** Task to carry out **
Among the entries that follow, some lines contain the word "text". Show all of them.

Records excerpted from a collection
•••••

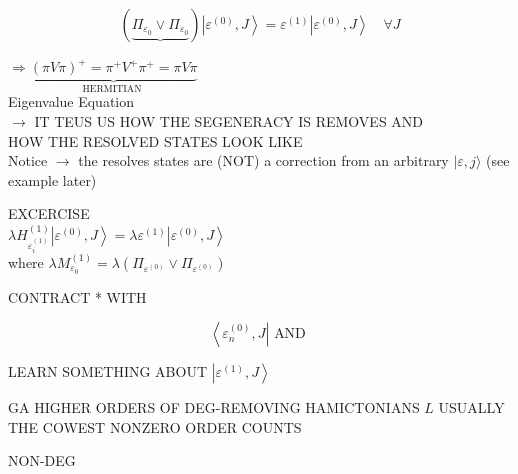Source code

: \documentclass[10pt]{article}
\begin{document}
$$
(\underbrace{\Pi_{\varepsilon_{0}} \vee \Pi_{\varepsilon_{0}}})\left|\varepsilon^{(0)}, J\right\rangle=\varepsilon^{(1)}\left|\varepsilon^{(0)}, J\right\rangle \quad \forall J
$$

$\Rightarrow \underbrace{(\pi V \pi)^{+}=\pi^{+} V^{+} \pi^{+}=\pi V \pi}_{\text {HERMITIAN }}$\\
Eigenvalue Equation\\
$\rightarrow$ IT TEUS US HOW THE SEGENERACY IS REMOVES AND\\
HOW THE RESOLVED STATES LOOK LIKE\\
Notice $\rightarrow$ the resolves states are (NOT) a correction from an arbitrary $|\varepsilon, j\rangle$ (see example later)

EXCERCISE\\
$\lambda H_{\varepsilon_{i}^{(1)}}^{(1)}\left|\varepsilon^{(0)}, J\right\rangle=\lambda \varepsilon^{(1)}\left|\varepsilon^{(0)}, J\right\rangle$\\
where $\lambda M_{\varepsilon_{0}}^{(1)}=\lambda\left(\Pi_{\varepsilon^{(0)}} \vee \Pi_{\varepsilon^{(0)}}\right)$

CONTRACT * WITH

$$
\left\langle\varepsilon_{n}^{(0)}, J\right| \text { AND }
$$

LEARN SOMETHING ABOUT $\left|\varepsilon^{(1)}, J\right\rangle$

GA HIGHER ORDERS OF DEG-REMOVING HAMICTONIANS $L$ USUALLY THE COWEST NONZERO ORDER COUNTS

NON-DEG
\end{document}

•••••

** Answer section **
$\Rightarrow \underbrace{(\pi V \pi)^{+}=\pi^{+} V^{+} \pi^{+}=\pi V \pi}_{\text {HERMITIAN }}$\\
\left\langle\varepsilon_{n}^{(0)}, J\right| \text { AND }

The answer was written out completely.